短い課題 A: このあとに示す代表値についての抜粋で、平均以外の要約統計量として括弧内に挙げられているものをすべて書き出してください。

提供された抜粋:
ただし、どの平均を使用するのが適当なのかについては、人間の感覚と関係している要素もあることから、一概には言えないところもある。最も一般的な考え方として「相加平均」を使用していても、実はその数値が人間の感覚にはマッチせず、より低い平均がイメージされて、「相乗平均」や「調和平均」を使用した方がしっくりするというケースもある。

代表値

ここからは、代表値の話に移る。

代表値(representative value)」というのは、まさに多くのデータを代表して、データ全体を把握するための値を指している。このうちの「データの中心」を表すための代表値としては、先に述べたいわゆる相加平均(算術平均)である「平均値」に加えて、「中央値(メジアン)(median」や「最頻値(モード)(mode)」がある。「代表値」というのは、統計学でいうところの標本の分布の特徴を代表的に表す統計学上の値としての「要約統計量」を意味しており、平均値等はこれら要素の一部を構成していることになる(平均以外には、分散、標準偏差や歪度、尖度等の「要約統計量」がある)。

平均値」は、先に述べた「相加平均」を指している。

中央値」は、データを昇順もしくは降順に並べた上で真ん中の順位に位置する値を言う。因みにデータ数が奇数の場合には真ん中のデータが存在するが、データ数が偶数の場合には真ん中のデータが2つ存在することになるので、通常はそれらの2つを足して2で割ったものが中央値になる。

最頻値」は、最も頻繁に出現する値を言う。因みに、最も頻出する値が複数ある場合、それら全てが最頻値となる。例えば、一様分布の場合には全ての値が最頻値になる。

3つの代表値の比較

上記の3つの代表値を比較すると、以下の通りになっている。

・平均値は、全てのデータを反映できるが、中央値や最頻値は全てのデータを十分に考慮できない。

・平均値は外れ値(他の値から大きく外れた値)の影響を大きく受けることがあるが、標本数が少ない場合を除けば、中央値や最頻値は外れ値の影響を受けにくい。

なお、「平均値」は、先の「相加平均」の説明において述べたように、各種の有用な数学的性質(偏差の合計が0になる、偏差の二乗の合計が最小になる値である)を有している。さらに、平均値は全てのデータを反映していることから、一部のデータの変化に対しても、その変化が反映されるが、中央値や最頻値は変化しないこともある。このため、データの特性を把握するためにデータの分析を行う「統計学」においては、基本的には平均値が使用され、中央値や最頻値は平均値が有する弱点を補完する意味合いで使用されることになる。

データセットの行:
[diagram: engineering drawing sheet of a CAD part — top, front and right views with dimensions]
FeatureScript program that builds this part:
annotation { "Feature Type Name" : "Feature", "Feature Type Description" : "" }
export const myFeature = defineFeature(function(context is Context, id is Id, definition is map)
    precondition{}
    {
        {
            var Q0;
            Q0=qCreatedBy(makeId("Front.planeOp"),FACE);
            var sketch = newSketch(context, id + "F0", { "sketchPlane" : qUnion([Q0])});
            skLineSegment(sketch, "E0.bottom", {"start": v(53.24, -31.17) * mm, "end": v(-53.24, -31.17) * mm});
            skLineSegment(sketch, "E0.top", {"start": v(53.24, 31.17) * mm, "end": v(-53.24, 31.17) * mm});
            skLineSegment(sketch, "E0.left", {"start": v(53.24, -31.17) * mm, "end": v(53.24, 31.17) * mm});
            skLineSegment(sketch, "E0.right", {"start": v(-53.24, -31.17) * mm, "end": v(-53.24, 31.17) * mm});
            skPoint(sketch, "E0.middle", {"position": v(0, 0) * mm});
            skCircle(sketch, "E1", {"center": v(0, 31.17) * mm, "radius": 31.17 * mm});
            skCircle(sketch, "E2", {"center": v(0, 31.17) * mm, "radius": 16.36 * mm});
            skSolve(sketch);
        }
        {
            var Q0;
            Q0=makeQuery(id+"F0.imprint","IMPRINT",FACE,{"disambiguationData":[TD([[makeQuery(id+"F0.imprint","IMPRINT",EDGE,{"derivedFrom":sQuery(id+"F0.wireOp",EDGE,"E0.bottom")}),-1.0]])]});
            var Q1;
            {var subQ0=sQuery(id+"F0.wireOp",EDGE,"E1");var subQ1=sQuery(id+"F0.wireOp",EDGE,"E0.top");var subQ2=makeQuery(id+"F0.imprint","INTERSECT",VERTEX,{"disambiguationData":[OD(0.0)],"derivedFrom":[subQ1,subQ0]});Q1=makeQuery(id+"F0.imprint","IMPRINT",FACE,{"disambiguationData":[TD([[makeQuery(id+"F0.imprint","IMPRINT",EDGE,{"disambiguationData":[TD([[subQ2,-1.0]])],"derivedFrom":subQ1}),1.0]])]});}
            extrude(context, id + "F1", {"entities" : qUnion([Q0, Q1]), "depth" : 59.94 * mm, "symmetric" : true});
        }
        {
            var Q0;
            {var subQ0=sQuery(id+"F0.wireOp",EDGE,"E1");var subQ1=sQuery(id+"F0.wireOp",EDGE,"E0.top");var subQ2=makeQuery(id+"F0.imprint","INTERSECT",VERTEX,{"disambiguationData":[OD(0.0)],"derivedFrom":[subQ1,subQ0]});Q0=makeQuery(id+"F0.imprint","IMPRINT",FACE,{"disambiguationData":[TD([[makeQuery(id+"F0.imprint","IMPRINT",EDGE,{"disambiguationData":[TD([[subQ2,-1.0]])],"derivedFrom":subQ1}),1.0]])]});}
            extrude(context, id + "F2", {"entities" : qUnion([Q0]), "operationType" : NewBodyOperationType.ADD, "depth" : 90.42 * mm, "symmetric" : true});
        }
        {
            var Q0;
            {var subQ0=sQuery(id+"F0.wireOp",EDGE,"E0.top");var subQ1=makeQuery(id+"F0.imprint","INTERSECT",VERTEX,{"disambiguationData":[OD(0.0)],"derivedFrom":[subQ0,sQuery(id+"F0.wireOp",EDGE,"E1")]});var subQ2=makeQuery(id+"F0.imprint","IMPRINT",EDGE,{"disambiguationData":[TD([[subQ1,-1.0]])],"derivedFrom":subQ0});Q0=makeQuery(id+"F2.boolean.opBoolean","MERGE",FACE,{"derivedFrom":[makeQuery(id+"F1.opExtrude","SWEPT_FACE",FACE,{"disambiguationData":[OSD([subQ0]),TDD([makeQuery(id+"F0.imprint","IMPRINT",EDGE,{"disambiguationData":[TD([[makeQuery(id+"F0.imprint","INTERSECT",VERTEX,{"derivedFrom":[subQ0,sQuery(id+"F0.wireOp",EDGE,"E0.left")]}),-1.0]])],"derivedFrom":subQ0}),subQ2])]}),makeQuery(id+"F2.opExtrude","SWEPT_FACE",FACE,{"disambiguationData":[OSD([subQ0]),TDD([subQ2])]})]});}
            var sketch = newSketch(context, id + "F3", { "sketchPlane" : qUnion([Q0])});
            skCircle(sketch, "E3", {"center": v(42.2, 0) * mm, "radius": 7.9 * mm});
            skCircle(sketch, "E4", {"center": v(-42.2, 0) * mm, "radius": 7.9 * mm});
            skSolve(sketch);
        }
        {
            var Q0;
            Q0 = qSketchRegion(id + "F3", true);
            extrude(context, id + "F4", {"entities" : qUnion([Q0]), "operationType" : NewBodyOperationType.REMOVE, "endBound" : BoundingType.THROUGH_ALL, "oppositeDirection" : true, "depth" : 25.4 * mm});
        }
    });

短い課題 B: 上のレコードから、「part」という文字列を含む行をすべて抜き出してください。

解答 A: 分散、標準偏差、歪度、尖度

解答 B:
[diagram: engineering drawing sheet of a CAD part — top, front and right views with dimensions]
FeatureScript program that builds this part:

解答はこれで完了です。